In Mija, by Isabel Castro, Music Manager Doris Muñoz Helps Her Undocumented Parents by Discovering Pop Stars

https://shows.acast.com/moviemaker-interviews/episodes/isabel-castro-mija

Mija director Isabel Castro is a journalist and documentarian who rolls her eyes at all the tropes of immigration stories: the hopelessness, the grim statistics, the victim narratives. So she made sure Mija looks and feels very different.

The title of the film, which just premiered at the Sundance Film Festival, means “daughter” in English. Mija opens with Castro’s main subject, young music manager Doris Muñoz, at a party store, about to celebrate a birthday. She’s funny, disarming, unpretentious, nurturing. She’s flourishing as the manager of the singer-songwriter Cuco, traveling to packed shows, and helping support her undocumented parents, as well as her brother across the border.

Then she hits a setback, COVID takes hold, and she has to start over. But she’s fueled by a love of music — and her family. She soon aligns herself with rising singer-songwriter Jacks Haupt, another daughter of immigrants, as they try to build a future for themselves and their parents.

“These immigration policies are incredibly volatile, and unstable, and really threaten people’s livelihoods,” Castro explains. “But at the same time, in the immigrant community in the United States, I wanted to show that there’s power and agency. … Even though Doris’ family, and Jacks’ family, are all enduring different versions of family separation, they are not victims. They don’t consider themselves victims, and they have power.”

Castro also wanted to make a film that people would want to see.

“What motivated me was to find a story that used kind of diversion tactics. And by that, I mean, the central themes of the film are immigration and what it means from an intergenerational perspective, and from a mixed-status perspective. But when you hear that, it sounds really boring,” she says. “And so, I was trying to figure out a way to make that more exciting… a little bit less, ‘Woe is me.’ I just wanted it tonally to feel very vibrant and entertaining. And I thought, the best thing I know that might be able to access that is music.

“I’ve always been a big music fan and, and I felt like it was a way for the film to be marketed and put out into the world as a music doc, and hopefully draw audiences that might not sit down to watch a film about what it means to be an intergenerational mixed-status family.”

You can listen to our full interview with Isabel Castro on the latest MovieMaker podcast, available on on Apple or Spotify or above. In the interview, she also explains how her own background — she was born in Mexico before her family came to the United States — helped her gain the trust of her subjects and incredible access to their lives. Castro did most of the filming herself, and captured the Muñoz family in their moment difficult, intense, and joyful moments.

“I’ve never been in front of the camera to the extent that they have,” Castro says. “I have so much respect and admiration for people that do it because it’s an incredibly vulnerable thing to do.”

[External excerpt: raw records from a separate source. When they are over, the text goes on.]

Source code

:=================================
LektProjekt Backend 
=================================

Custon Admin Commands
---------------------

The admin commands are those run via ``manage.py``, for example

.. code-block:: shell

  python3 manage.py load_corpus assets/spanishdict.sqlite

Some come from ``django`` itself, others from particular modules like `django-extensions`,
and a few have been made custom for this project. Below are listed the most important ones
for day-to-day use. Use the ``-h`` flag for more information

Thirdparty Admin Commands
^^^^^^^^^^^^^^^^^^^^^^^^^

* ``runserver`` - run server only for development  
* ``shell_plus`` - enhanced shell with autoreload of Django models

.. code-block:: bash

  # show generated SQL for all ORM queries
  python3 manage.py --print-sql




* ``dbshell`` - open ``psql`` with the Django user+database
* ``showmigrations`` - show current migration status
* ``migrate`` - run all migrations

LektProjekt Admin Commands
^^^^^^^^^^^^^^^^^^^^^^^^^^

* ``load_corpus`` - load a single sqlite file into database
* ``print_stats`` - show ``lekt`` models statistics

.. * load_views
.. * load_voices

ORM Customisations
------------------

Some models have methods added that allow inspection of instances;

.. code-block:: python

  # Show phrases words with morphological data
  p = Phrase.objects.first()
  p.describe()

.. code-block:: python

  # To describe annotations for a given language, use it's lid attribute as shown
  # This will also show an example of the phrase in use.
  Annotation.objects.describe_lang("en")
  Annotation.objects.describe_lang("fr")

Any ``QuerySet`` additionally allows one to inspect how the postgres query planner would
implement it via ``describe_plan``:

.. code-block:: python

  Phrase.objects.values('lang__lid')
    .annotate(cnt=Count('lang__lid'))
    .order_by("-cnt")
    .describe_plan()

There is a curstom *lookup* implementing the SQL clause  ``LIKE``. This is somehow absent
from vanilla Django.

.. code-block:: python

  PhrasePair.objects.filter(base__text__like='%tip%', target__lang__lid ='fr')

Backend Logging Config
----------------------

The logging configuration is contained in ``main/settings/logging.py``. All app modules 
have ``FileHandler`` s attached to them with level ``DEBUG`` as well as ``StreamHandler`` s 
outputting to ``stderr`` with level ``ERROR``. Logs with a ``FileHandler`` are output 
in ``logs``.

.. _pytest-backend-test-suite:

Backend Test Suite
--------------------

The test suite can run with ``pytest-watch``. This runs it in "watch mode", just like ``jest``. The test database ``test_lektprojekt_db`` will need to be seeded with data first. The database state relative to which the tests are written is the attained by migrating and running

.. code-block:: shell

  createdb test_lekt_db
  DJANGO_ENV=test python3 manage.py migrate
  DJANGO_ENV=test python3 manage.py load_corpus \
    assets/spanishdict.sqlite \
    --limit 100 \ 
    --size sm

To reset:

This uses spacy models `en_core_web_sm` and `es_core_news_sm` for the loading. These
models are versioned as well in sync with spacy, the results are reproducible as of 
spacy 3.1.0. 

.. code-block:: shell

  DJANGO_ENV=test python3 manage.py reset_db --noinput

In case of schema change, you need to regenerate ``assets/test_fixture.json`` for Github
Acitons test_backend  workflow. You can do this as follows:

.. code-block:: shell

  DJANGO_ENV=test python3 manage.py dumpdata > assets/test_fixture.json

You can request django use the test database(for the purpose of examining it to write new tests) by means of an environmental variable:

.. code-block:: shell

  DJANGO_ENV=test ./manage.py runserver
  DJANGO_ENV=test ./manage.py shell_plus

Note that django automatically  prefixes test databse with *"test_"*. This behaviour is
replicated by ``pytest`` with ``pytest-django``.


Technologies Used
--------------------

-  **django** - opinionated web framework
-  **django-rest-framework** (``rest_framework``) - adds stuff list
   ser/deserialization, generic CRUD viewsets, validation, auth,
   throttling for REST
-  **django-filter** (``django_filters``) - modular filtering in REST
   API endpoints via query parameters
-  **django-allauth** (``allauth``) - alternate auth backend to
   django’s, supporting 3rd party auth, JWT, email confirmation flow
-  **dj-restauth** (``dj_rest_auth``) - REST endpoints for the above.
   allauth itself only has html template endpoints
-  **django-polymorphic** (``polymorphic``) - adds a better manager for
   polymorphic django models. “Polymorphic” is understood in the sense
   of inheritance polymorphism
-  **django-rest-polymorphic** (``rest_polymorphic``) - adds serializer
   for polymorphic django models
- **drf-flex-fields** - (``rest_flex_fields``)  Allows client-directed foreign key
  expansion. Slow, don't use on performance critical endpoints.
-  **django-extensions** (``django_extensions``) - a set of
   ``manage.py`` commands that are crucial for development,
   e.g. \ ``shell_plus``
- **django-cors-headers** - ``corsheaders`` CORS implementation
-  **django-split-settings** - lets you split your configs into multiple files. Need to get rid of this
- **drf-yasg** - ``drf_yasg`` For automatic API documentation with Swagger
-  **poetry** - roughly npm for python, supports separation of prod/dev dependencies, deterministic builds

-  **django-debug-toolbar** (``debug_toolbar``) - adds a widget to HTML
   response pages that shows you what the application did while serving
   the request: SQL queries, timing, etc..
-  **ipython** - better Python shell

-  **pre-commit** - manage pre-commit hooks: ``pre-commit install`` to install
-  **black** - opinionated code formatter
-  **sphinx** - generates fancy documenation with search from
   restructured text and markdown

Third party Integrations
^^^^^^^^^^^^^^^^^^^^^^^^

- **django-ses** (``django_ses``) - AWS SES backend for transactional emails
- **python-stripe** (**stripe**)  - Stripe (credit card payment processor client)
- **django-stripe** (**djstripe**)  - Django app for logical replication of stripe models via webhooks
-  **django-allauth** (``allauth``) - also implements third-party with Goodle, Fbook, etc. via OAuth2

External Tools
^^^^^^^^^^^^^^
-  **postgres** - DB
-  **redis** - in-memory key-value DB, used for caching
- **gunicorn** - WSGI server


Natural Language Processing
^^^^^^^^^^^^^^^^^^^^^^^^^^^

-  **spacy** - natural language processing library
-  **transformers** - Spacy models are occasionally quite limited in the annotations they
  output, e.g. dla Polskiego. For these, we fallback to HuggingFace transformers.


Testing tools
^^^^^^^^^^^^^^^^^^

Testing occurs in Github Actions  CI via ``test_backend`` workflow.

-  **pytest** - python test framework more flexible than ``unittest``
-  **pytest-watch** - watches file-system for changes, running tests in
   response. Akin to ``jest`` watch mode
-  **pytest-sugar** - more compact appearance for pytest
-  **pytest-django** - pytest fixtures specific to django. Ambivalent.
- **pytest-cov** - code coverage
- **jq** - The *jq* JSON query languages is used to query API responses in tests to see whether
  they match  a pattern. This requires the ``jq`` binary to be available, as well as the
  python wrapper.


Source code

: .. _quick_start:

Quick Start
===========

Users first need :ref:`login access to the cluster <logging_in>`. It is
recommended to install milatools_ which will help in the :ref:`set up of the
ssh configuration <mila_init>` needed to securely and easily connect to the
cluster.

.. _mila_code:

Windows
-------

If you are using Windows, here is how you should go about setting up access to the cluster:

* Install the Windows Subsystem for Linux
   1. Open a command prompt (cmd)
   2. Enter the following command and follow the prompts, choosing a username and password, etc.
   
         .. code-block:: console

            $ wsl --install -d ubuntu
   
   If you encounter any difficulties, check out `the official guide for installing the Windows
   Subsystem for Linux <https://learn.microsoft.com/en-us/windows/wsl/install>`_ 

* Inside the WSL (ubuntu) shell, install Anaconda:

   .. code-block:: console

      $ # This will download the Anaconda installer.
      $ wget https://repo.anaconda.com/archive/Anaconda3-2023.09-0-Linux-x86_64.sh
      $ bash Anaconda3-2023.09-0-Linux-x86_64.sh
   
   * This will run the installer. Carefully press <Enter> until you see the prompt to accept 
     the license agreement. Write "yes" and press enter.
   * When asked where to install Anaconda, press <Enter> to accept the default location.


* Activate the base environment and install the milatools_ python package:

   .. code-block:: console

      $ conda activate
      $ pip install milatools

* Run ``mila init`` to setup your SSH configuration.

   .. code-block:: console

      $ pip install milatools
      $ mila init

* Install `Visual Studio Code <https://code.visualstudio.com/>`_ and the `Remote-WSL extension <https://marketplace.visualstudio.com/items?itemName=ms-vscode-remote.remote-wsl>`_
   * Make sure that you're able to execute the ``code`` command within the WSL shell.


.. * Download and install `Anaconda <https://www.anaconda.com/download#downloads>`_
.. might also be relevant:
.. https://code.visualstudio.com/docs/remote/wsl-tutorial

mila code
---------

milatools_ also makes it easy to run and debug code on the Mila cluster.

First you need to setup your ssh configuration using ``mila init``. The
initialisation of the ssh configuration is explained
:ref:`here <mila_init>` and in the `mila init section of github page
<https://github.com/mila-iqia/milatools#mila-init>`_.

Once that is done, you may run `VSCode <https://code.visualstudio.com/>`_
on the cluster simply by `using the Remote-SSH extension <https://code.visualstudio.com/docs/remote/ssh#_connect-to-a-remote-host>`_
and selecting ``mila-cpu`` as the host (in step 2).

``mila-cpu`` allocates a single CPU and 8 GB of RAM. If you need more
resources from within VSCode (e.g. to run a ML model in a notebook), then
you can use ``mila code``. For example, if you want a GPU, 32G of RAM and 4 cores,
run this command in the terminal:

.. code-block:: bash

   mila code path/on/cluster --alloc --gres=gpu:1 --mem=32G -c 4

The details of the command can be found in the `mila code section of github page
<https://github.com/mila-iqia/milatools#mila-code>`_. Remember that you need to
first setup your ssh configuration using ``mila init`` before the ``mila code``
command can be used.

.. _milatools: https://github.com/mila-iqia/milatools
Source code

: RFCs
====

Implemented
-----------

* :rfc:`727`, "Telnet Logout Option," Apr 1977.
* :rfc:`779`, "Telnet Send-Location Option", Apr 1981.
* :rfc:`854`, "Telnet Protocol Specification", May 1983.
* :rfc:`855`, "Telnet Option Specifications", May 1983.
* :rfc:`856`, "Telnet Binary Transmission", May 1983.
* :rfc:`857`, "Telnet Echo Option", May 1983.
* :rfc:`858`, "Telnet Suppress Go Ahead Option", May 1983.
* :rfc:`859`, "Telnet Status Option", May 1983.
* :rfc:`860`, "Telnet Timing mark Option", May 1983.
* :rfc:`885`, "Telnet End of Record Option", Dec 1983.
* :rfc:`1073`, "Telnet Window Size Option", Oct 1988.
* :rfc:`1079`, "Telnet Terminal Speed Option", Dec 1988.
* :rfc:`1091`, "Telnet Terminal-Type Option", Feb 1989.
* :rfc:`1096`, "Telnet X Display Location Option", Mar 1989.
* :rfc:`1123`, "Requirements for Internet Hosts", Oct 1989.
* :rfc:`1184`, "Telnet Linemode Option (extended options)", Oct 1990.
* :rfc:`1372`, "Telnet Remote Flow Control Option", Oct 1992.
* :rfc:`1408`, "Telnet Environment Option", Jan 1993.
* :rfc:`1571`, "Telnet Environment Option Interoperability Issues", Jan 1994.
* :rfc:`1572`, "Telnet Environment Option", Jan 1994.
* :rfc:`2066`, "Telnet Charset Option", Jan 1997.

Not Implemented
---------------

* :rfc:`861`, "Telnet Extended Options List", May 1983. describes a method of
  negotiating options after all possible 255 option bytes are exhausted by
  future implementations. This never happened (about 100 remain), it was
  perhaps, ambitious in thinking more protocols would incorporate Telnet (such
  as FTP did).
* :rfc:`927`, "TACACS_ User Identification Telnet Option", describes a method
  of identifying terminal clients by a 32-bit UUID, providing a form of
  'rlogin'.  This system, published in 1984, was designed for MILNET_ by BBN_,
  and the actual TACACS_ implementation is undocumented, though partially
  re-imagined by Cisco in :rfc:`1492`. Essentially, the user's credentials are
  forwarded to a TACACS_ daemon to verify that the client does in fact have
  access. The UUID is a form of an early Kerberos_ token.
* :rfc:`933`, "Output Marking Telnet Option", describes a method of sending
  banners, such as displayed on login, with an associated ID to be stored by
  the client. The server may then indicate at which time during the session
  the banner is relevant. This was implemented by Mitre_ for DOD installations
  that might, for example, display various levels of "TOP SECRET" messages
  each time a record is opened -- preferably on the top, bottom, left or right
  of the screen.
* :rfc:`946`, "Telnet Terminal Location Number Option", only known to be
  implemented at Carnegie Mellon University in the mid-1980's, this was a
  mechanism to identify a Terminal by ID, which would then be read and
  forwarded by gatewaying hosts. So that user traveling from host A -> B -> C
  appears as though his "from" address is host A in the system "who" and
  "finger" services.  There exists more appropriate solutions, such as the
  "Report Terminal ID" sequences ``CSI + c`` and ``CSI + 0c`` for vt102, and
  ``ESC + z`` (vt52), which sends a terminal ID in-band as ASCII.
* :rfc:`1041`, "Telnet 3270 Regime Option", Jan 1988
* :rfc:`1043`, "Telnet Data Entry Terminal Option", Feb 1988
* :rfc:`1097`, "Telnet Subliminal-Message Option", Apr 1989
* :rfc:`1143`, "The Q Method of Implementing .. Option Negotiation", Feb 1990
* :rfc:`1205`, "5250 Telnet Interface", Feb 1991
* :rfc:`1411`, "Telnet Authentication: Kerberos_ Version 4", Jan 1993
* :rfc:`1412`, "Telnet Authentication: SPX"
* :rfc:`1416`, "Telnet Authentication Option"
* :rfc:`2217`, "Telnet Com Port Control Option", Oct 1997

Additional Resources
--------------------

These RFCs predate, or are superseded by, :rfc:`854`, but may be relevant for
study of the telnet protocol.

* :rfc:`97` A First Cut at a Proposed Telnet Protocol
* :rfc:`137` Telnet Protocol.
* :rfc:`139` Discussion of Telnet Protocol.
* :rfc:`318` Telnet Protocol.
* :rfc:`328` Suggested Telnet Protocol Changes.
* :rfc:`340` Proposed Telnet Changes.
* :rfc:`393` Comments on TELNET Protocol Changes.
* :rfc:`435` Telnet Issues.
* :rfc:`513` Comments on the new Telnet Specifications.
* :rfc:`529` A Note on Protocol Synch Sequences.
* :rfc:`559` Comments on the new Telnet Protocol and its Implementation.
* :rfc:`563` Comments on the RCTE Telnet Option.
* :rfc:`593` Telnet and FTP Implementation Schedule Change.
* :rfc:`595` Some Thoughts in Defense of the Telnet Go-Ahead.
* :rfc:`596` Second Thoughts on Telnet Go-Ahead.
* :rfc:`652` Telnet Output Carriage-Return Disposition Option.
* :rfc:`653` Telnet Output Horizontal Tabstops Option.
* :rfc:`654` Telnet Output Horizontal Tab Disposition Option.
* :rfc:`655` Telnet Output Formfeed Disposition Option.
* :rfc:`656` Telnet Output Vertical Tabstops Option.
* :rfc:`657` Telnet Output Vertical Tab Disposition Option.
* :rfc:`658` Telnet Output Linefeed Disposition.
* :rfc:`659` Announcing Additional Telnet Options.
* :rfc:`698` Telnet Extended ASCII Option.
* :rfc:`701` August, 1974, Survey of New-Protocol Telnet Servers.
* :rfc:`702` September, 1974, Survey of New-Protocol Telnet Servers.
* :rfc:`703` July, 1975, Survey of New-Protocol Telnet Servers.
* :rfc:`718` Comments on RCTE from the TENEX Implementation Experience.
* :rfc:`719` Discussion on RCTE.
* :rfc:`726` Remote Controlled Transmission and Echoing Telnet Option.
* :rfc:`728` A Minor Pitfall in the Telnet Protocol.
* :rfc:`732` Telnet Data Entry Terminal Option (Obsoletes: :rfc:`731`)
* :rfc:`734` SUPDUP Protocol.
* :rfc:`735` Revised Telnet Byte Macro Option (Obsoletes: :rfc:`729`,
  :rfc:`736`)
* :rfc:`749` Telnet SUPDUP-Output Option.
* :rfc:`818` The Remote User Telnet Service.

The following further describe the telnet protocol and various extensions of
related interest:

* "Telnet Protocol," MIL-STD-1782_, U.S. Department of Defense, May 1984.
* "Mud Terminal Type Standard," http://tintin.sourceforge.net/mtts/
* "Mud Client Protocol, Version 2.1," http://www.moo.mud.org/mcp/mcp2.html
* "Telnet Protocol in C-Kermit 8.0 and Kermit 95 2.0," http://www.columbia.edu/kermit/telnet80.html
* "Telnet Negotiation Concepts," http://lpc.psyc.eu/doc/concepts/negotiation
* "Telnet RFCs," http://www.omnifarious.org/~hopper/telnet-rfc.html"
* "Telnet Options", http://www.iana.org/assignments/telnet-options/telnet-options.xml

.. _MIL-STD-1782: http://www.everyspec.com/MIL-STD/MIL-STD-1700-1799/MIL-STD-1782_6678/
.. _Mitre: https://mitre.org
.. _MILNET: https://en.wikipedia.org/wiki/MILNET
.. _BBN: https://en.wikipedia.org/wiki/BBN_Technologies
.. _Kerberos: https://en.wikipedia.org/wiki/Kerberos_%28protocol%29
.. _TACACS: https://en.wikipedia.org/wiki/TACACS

She compares the process of her subjects warming up to the camera to the way we all learn to see past the cracks on our phone screens.

“It’s like when you drop your phone and immediately you can only focus on the crack,” Castro says. “And then, with time, you just get used to it. Everyone who has a cracked phone can kind of relate to the fact that over time, you just kind of ignore that it’s there and forget that it’s there.”

One of the most moving moments of the film occurs when Jacks — visiting L.A. for the first time work on her music — calls home to her undocumented parents in Texas. They worry that she’s throwing away her opportunities as a U.S. citizen by pursuing a risky musical career. She wishes they would support her as she pursues her dream.

It’s a painful argument because it’s rooted in love: Jacks and her parents want to help each other. Castro has heard from a lot of immigrant parents, including her own, who say Jacks’ parents make good points.

“I’ve had versions of that phone call with my parents,” Castro says.

We hear in Mija that Muñoz’s mother always wanted her to be a singer, and when we briefly hear her sing, she’s great. At the end of our interview, Castro drops a welcome surprise about her main subject.

“She is now trying to launch her own music career, which has always been a dream of hers,” Castro says. “She’s got an incredible voice, and so she’s actually she’s going on tour on Monday.”

Main image: Doris Muñoz in Mija, directed by Isabel Castro. Courtesy of Sundance.